Records for this task =>
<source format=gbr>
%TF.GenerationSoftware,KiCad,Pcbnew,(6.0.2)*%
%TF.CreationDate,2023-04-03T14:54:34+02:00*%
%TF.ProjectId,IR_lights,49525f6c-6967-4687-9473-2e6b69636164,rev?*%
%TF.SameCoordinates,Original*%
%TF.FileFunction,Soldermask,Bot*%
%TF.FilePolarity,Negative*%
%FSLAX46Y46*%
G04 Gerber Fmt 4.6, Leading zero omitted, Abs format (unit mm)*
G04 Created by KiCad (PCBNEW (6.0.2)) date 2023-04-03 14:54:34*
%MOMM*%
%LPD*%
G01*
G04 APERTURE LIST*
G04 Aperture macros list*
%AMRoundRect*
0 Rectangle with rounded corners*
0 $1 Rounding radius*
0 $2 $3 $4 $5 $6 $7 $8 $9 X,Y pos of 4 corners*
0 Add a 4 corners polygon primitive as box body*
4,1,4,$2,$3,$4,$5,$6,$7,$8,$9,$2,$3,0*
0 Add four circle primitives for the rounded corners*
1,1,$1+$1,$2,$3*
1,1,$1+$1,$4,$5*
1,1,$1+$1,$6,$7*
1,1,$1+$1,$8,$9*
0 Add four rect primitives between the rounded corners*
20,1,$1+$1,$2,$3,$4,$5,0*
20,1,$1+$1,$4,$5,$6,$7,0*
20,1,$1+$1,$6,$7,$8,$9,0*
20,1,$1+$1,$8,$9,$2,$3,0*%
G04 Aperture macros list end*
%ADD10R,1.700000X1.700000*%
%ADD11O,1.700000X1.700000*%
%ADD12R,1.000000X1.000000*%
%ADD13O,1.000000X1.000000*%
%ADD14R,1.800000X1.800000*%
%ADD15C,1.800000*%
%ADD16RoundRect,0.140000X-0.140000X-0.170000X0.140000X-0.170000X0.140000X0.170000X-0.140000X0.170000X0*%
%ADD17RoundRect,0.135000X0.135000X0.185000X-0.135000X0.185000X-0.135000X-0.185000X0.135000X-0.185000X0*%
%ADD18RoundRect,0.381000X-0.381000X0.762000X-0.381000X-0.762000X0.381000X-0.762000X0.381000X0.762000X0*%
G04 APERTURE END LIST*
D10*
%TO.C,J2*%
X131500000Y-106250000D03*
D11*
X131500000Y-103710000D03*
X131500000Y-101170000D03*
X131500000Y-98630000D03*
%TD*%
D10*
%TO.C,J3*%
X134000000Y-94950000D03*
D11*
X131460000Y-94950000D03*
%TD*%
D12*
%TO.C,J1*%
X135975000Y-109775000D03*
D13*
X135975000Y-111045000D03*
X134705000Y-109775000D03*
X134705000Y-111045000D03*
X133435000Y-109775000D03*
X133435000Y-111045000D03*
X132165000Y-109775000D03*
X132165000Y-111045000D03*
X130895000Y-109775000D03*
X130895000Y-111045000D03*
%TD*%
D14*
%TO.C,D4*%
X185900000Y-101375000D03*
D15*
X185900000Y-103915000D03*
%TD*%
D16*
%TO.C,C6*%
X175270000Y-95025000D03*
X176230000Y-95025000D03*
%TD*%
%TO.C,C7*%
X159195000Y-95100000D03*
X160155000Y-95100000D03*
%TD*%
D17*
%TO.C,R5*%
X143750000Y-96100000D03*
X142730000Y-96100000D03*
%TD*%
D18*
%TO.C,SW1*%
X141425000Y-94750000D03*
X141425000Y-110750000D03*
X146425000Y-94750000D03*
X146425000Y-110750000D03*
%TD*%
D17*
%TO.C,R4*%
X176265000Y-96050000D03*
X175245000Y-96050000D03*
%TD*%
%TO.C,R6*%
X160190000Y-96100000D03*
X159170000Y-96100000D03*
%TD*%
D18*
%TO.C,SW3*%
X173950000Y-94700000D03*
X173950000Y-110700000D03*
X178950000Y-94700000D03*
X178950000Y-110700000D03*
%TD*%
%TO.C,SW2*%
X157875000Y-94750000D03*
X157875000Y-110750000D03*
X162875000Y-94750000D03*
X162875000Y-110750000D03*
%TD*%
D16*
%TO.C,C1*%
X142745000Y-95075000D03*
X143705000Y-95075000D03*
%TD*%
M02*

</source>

About this task => What do the records say? Quote them all exactly.

Task solution =>
<source format=gbr>
%TF.GenerationSoftware,KiCad,Pcbnew,(6.0.2)*%
%TF.CreationDate,2023-04-03T14:54:34+02:00*%
%TF.ProjectId,IR_lights,49525f6c-6967-4687-9473-2e6b69636164,rev?*%
%TF.SameCoordinates,Original*%
%TF.FileFunction,Soldermask,Bot*%
%TF.FilePolarity,Negative*%
%FSLAX46Y46*%
G04 Gerber Fmt 4.6, Leading zero omitted, Abs format (unit mm)*
G04 Created by KiCad (PCBNEW (6.0.2)) date 2023-04-03 14:54:34*
%MOMM*%
%LPD*%
G01*
G04 APERTURE LIST*
G04 Aperture macros list*
%AMRoundRect*
0 Rectangle with rounded corners*
0 $1 Rounding radius*
0 $2 $3 $4 $5 $6 $7 $8 $9 X,Y pos of 4 corners*
0 Add a 4 corners polygon primitive as box body*
4,1,4,$2,$3,$4,$5,$6,$7,$8,$9,$2,$3,0*
0 Add four circle primitives for the rounded corners*
1,1,$1+$1,$2,$3*
1,1,$1+$1,$4,$5*
1,1,$1+$1,$6,$7*
1,1,$1+$1,$8,$9*
0 Add four rect primitives between the rounded corners*
20,1,$1+$1,$2,$3,$4,$5,0*
20,1,$1+$1,$4,$5,$6,$7,0*
20,1,$1+$1,$6,$7,$8,$9,0*
20,1,$1+$1,$8,$9,$2,$3,0*%
G04 Aperture macros list end*
%ADD10R,1.700000X1.700000*%
%ADD11O,1.700000X1.700000*%
%ADD12R,1.000000X1.000000*%
%ADD13O,1.000000X1.000000*%
%ADD14R,1.800000X1.800000*%
%ADD15C,1.800000*%
%ADD16RoundRect,0.140000X-0.140000X-0.170000X0.140000X-0.170000X0.140000X0.170000X-0.140000X0.170000X0*%
%ADD17RoundRect,0.135000X0.135000X0.185000X-0.135000X0.185000X-0.135000X-0.185000X0.135000X-0.185000X0*%
%ADD18RoundRect,0.381000X-0.381000X0.762000X-0.381000X-0.762000X0.381000X-0.762000X0.381000X0.762000X0*%
G04 APERTURE END LIST*
D10*
%TO.C,J2*%
X131500000Y-106250000D03*
D11*
X131500000Y-103710000D03*
X131500000Y-101170000D03*
X131500000Y-98630000D03*
%TD*%
D10*
%TO.C,J3*%
X134000000Y-94950000D03*
D11*
X131460000Y-94950000D03*
%TD*%
D12*
%TO.C,J1*%
X135975000Y-109775000D03*
D13*
X135975000Y-111045000D03*
X134705000Y-109775000D03*
X134705000Y-111045000D03*
X133435000Y-109775000D03*
X133435000Y-111045000D03*
X132165000Y-109775000D03*
X132165000Y-111045000D03*
X130895000Y-109775000D03*
X130895000Y-111045000D03*
%TD*%
D14*
%TO.C,D4*%
X185900000Y-101375000D03*
D15*
X185900000Y-103915000D03*
%TD*%
D16*
%TO.C,C6*%
X175270000Y-95025000D03*
X176230000Y-95025000D03*
%TD*%
%TO.C,C7*%
X159195000Y-95100000D03*
X160155000Y-95100000D03*
%TD*%
D17*
%TO.C,R5*%
X143750000Y-96100000D03*
X142730000Y-96100000D03*
%TD*%
D18*
%TO.C,SW1*%
X141425000Y-94750000D03*
X141425000Y-110750000D03*
X146425000Y-94750000D03*
X146425000Y-110750000D03*
%TD*%
D17*
%TO.C,R4*%
X176265000Y-96050000D03*
X175245000Y-96050000D03*
%TD*%
%TO.C,R6*%
X160190000Y-96100000D03*
X159170000Y-96100000D03*
%TD*%
D18*
%TO.C,SW3*%
X173950000Y-94700000D03*
X173950000Y-110700000D03*
X178950000Y-94700000D03*
X178950000Y-110700000D03*
%TD*%
%TO.C,SW2*%
X157875000Y-94750000D03*
X157875000Y-110750000D03*
X162875000Y-94750000D03*
X162875000Y-110750000D03*
%TD*%
D16*
%TO.C,C1*%
X142745000Y-95075000D03*
X143705000Y-95075000D03*
%TD*%
M02*

</source>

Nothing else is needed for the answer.